To have hope is to look forward to what has not yet happened. Whether it is peace in the world, an end to violence or respect for of all creation, hope for fulfillment of good is what the righteous Father desires. There can be far-reaching consequences by choosing to ignore the teachings of the Father who engenders virtues, moral character and a promising life.
Demonstrating temperance in daily life is another healthy lesson by the good Father. To acknowledge that human desires need to be balanced with self-control. While it is good to hope for accomplishing aspirations, life on earth is not meant to be-we get to do whatever we want. Even the Rolling Stones advanced that Fatherly advice when wild rock star Dad Mick Jagger shouted, "You can't always get what you want, but if you try... you just might... get what you need." Persevere with patience and gratitude.

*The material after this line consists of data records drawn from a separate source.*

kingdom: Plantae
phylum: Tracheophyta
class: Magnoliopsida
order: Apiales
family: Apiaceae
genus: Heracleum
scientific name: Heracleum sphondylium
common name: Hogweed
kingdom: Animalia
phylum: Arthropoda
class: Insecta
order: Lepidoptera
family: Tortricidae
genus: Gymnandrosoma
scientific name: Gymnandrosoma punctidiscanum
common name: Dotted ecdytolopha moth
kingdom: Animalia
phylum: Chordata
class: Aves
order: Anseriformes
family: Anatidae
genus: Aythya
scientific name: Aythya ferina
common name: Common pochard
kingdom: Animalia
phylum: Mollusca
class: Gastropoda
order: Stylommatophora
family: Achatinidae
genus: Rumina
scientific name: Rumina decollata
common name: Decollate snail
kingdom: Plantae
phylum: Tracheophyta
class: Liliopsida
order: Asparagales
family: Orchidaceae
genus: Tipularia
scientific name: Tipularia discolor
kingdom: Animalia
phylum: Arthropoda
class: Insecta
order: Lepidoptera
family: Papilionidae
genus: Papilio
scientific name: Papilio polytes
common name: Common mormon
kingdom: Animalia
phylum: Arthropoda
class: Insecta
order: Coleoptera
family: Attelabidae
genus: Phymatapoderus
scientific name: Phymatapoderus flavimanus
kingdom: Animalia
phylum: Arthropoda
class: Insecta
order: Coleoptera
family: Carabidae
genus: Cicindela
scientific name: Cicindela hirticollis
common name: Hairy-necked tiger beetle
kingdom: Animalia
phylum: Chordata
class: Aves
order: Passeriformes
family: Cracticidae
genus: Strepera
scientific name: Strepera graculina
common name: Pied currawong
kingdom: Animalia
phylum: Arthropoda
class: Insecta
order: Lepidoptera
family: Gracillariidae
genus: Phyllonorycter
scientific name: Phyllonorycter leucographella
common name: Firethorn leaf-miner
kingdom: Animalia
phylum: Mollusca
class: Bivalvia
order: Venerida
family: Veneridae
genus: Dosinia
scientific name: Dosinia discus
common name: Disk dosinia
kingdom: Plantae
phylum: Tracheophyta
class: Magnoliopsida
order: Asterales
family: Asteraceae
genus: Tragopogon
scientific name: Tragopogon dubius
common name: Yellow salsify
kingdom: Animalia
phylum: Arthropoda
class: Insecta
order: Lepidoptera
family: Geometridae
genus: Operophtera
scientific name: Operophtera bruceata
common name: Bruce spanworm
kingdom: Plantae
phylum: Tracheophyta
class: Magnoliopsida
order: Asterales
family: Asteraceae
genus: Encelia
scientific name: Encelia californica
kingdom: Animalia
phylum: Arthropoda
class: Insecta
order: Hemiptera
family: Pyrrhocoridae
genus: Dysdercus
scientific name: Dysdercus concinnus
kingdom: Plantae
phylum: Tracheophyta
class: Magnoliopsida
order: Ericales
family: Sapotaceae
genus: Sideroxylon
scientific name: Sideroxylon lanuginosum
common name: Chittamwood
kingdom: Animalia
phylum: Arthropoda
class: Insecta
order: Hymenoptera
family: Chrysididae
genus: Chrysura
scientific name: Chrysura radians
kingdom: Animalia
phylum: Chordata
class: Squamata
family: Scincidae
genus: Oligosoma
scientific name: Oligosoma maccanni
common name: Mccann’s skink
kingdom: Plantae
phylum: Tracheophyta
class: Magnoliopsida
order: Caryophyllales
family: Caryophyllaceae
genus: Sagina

Father teaches not to be afraid, especially of hard work. Come to him for guidance, sharing confidences and reconciliation. Rely not only on one's own intelligence, be humble. Follow his sage advice of doing good while being good, as the practical path to happiness. At least it keeps one out of trouble, fruitful and rewarding in the long run. Confucius, the ancient moral philosopher from China, pronounced in Analects, "Being good as a son and obedient as a young man is, perhaps, the root of a man's character (1:2)." Mahatma Gandhi, Father of India, offers advice for virtuous behavior, "Have clean companions and clean books. Last and not the least, prayer...ask for Divine Grace." In Sacred Scripture, The Proverbs of Solomon, one discovers some Fatherly gems. Renowned for wisdom, Solomon wrote: "A wise son loves correction, but the senseless one heeds no rebuke (13:1)." As a mom, my favorite is, "A wise son makes his father glad, but a foolish son is a grief to his mother (10:1)." As someone who has experienced the loss of a parent, I know it is a part of the maturing process that we desire to pass on to our children the good that was taught to us.
As a daughter, although not a fan of Sigmund Freud, I do like this quote, "I cannot think of any need in childhood as strong as the need for a Father's protection." It conjures up two vital paternal relationships that affect physical and spiritual well-being. As a child, I recall feeling safe when Daddy was home and when he held onto me during my first bike ride. Yet I remember how good it felt when he let go and I didn't fall. Being taught to venture out on my own and to believe I was protected without him holding onto me came from another valuable paternal lesson.
What lesson was instilled by our Dad to his ten children that emboldened virtues with a sense of security? Like Otto Frank, our Dad prays with our family. He taught us to imitate the perfect role model and Son, Jesus Christ, who said, "This is how you are to pray: Our Father who art in heaven, hallowed be Thy name. Thy kingdom come; Thy will be done on earth as it is in heaven. Give us this day our daily bread; and forgive us our trespasses, as we forgive those who trespass against us. Lead us not into temptation, but deliver us from evil. For Thine is the kingdom, the power and the glory, forever and ever. Amen (Matthew 6:9-13)."
Alleluia, sons and daughters, sisters and brothers, motherly advice: give glory to The Father. "See what love The Father has bestowed on us that we may be called the children of God (1John 3:1)." Father knows best. Celebrate Father's Day every day, by living with faith, hope and love; not taking Him for granted!